What they share is a paradigm shift: moving pandemic prevention upstream, to the animal reservoirs where dangerous viruses circulate long before they reach humans. As Zheng's study notes, approximately 60-75% of human infectious diseases originate in animals, with roughly 72% of those tracing back to wildlife [3][4]. Bats, with their unique immune systems, vast species diversity, colonial living habits, and wide geographic range, sit at the epicenter of this threat.

Source: Nature Ecology & Evolution / PNAS / Science Advances

Data as of Mar 14, 2026CSV

The challenges ahead are formidable. Scaling any of these approaches from laboratory proof-of-concept to continent-spanning deployment will require not just scientific breakthroughs but regulatory innovation, sustained funding, and international cooperation — particularly given that the highest-risk bat-human interfaces are concentrated in low- and middle-income countries in South and Southeast Asia, sub-Saharan Africa, and Latin America [15][16].

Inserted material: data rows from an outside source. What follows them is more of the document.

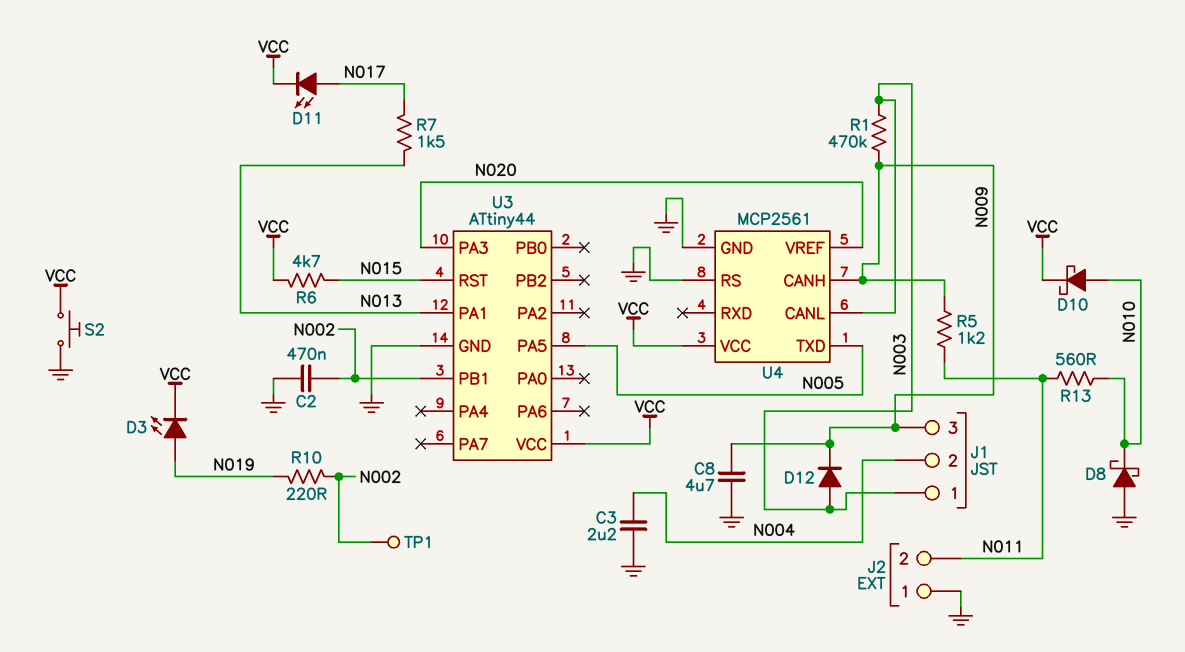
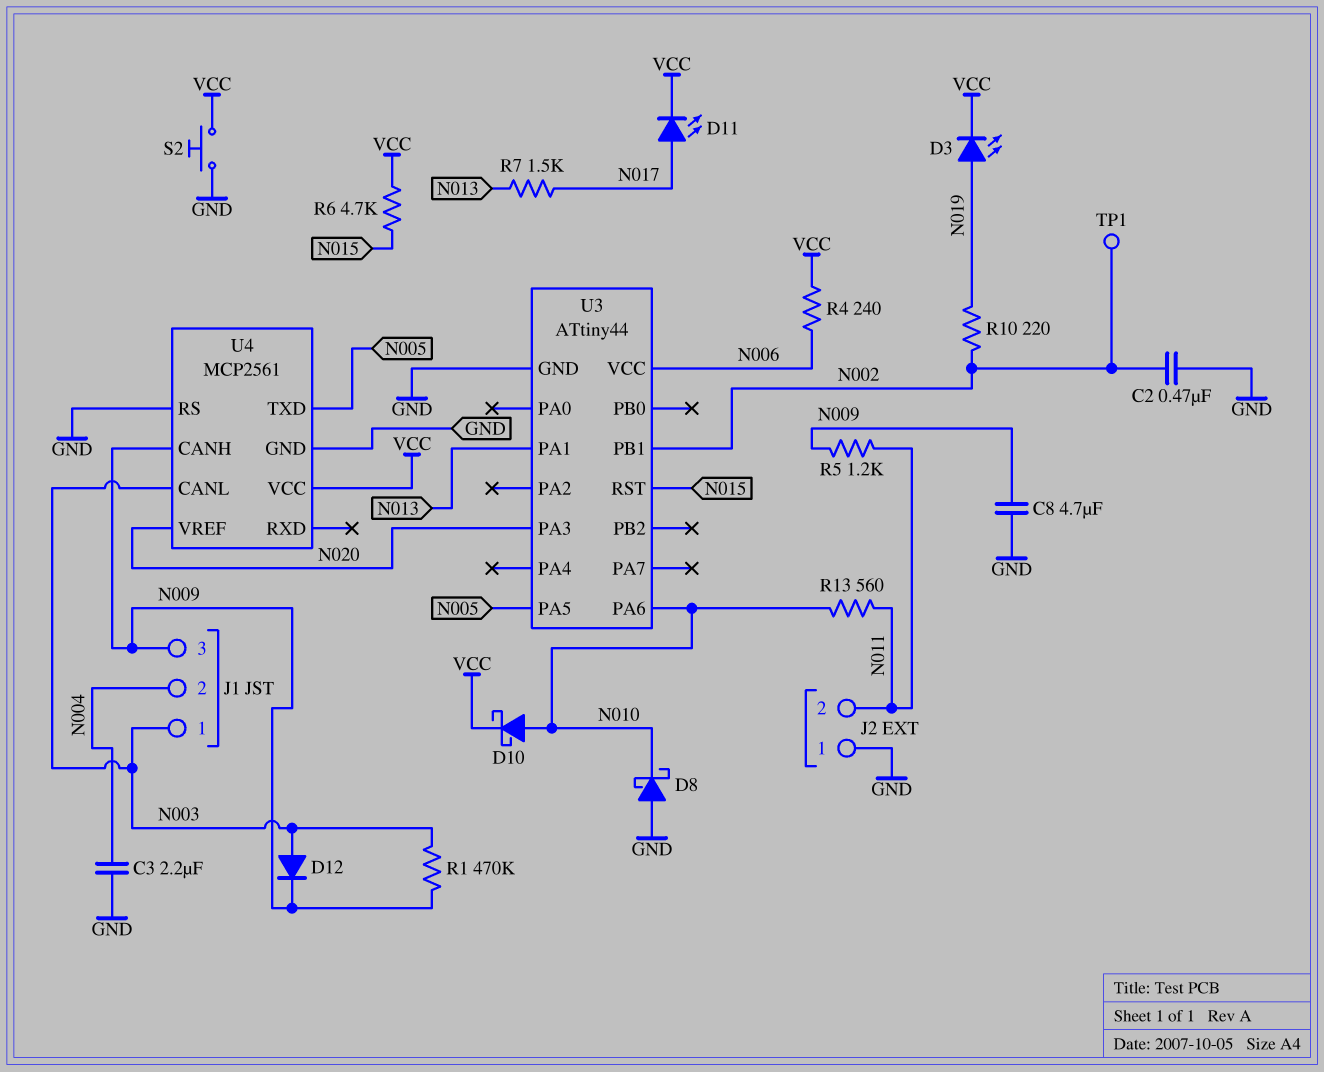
R4: none -> 240 (N006, VCC)
U3 pin PA6: none -> N010
U3 pin VCC: VCC -> N006

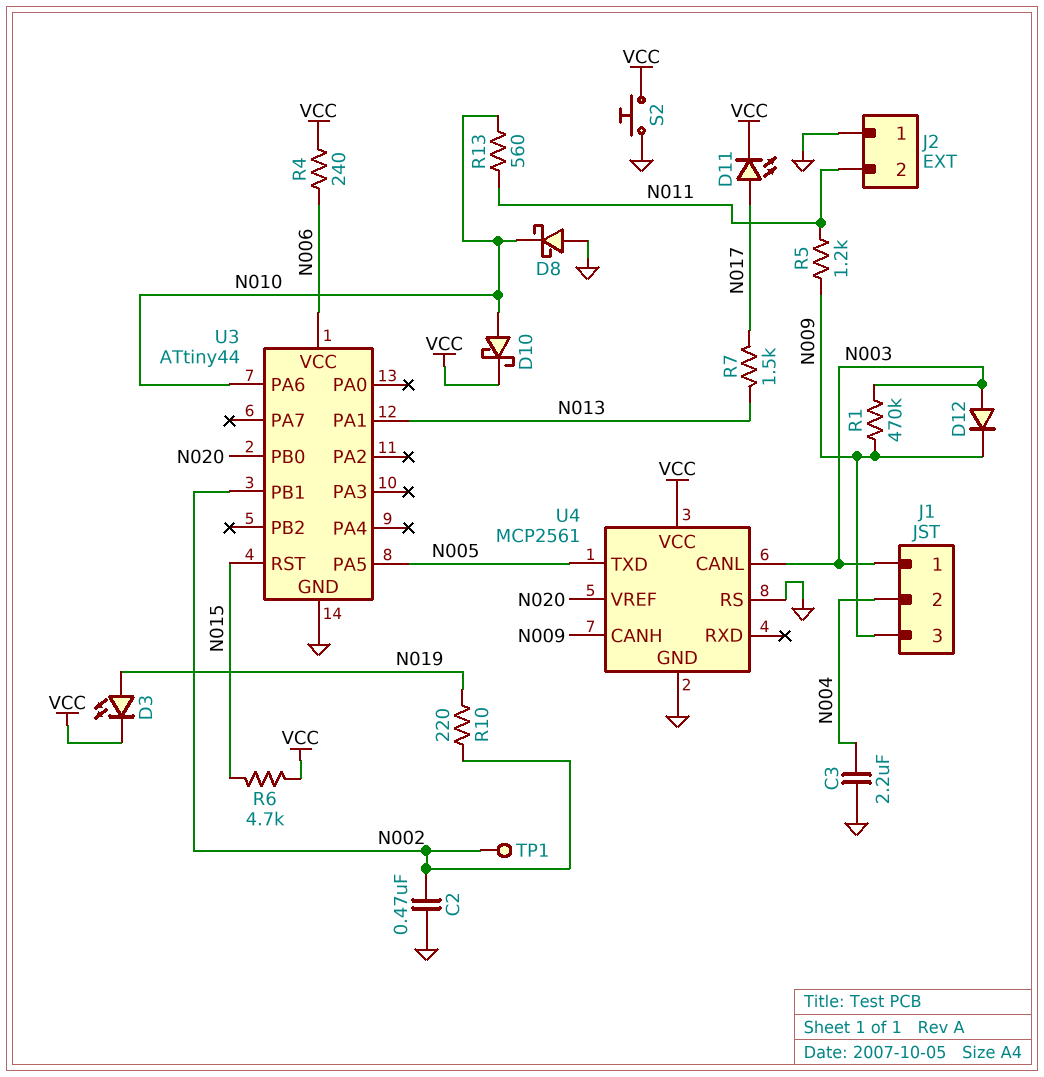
C8: 4.7uF (GND, N009) -> none
U3 pin PA3: N020 -> none
U3 pin PB0: none -> N020

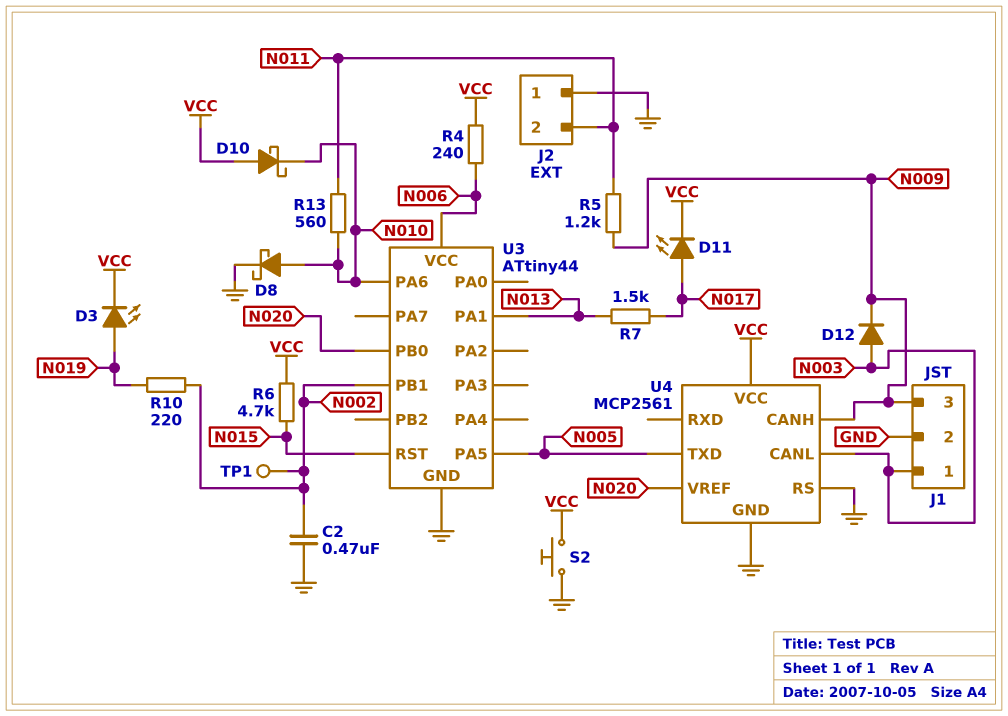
C3: 2.2uF (GND, N004) -> none
D8: schottky (A GND, K N010) -> schottky (A N010, K GND)
D10: schottky (A N010, K VCC) -> schottky (A VCC, K N010)
J1 pin 2: N004 -> GND
R1: 470k (N003, N009) -> none

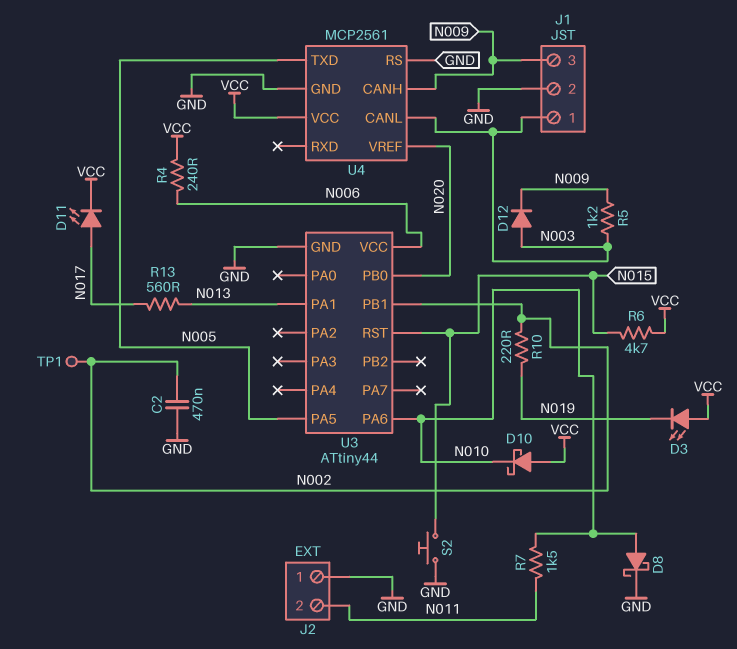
D3: LED (A N019, K VCC) -> LED (A VCC, K N019)
R5: 1.2k (N009, N011) -> 1.2k (N003, N009)
R7: 1.5k (N013, N017) -> 1.5k (N010, N011)
R13: 560 (N010, N011) -> 560 (N013, N017)
S2: button (GND, VCC) -> button (GND, N015)

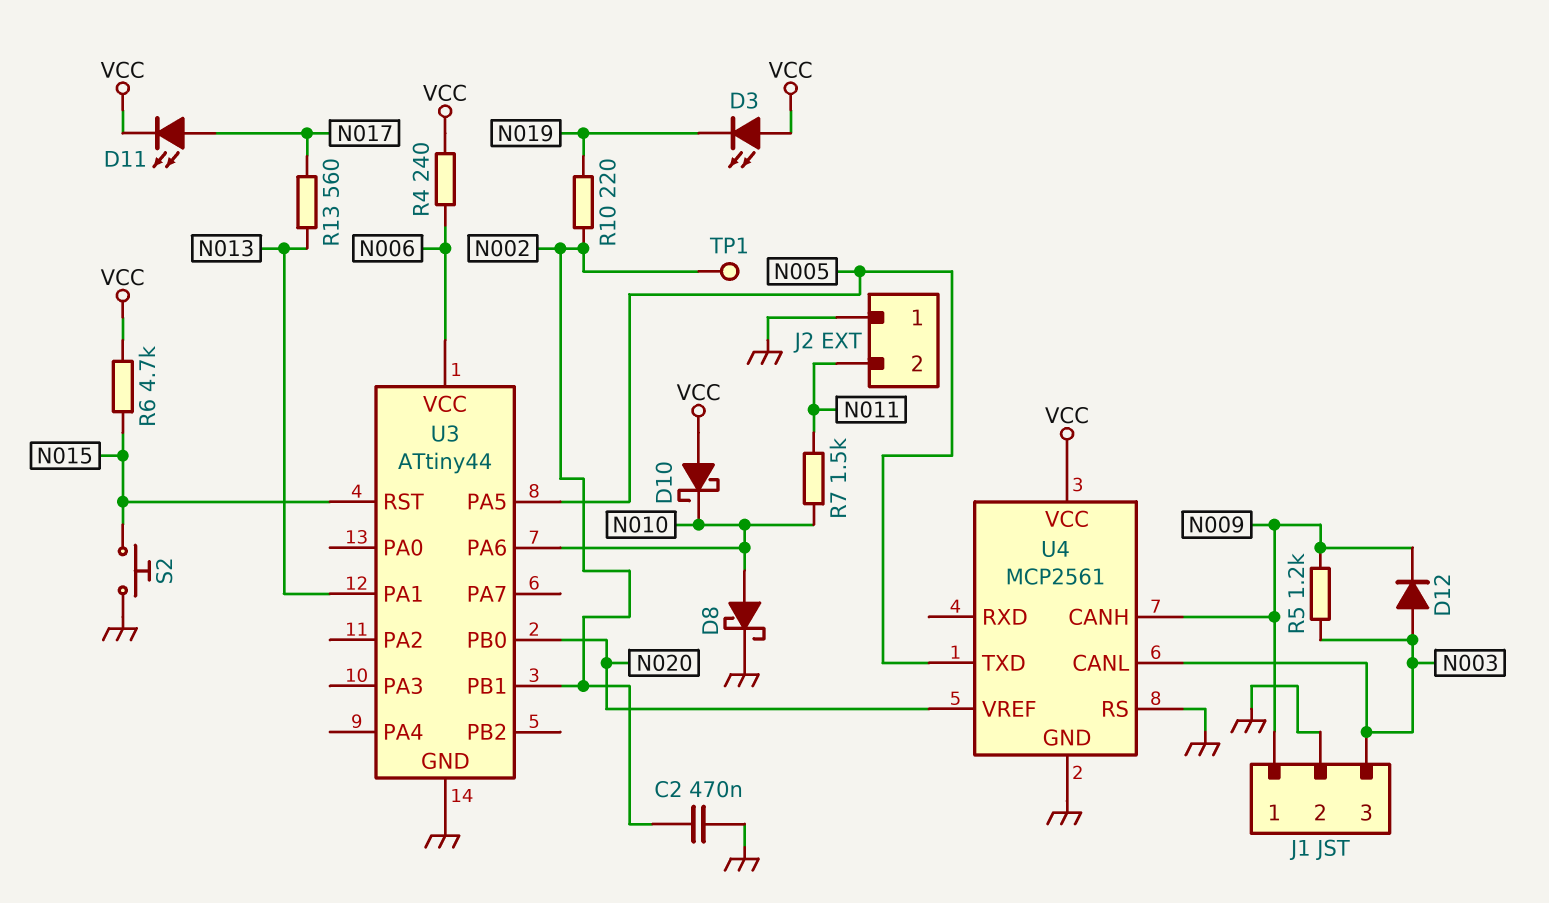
J1 pin 1: N003 -> N009
J1 pin 3: N009 -> N003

But the cost of inaction is not hypothetical. Between 1940 and 2004, researchers documented 335 emerging infectious disease events, with more than 60% of zoonotic origin [3]. The next pandemic virus may already be circulating in a bat colony somewhere in the tropics, awaiting the ecological disruption — deforestation, urbanization, wildlife trade — that brings it into contact with a human host.

The question is no longer whether vaccinating bats is theoretically possible. It is whether the world will invest in doing it before the next spillover event forces yet another reactive, catastrophically expensive response.